Insulin inhibition of protein degradation in cells expressing wild-type and mutant insulin receptors.

The mechanism by which insulin decreases protein degradation is unknown. We examined insulin binding and degradation (125I[A14]insulin) and protein degradation (3H-leucine labeling) in Chinese hamster ovary (CHO) cells transfected with wild-type (WI) and mutant human insulin receptors. The deltaExon-16 mutant is missing the juxtamembrane domain that mediates endocytosis. The delta343 mutant receptor lacks the tyrosine kinase structural domain but retains the juxtamembrane internalization domain.
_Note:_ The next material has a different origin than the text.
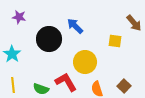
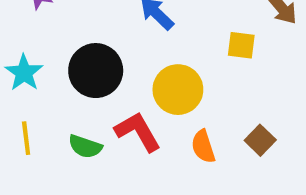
black circle: (49, 39) -> (96, 71), moved

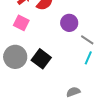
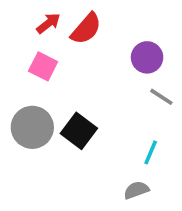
purple circle: (69, 23) -> (147, 57), moved
cyan line: (88, 58) -> (151, 152), moved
The mutant deltaNPEY lacks the single NPEY sequence located 16 residues after the end of the transmembrane domain. Null transfected cells (NEO) not expressing human receptors were studied as controls. The WT and deltaNPEY cells equivalently internalized and degraded insulin; delta343 cells internalized and degraded insulin, but at a reduced rate; deltaExon-16 cells internalized and degraded significantly less insulin than the other mutants; NEO cells showed essentially no internalization and degradation. In contrast, all cell types showed the same efficacy at inhibition of protein degradation, albeit at different potencies. These results suggest insulin actions are mediated by multiple and redundant effector systems, but that receptor tyrosine kinase activity is not required for inhibition of protein degradation.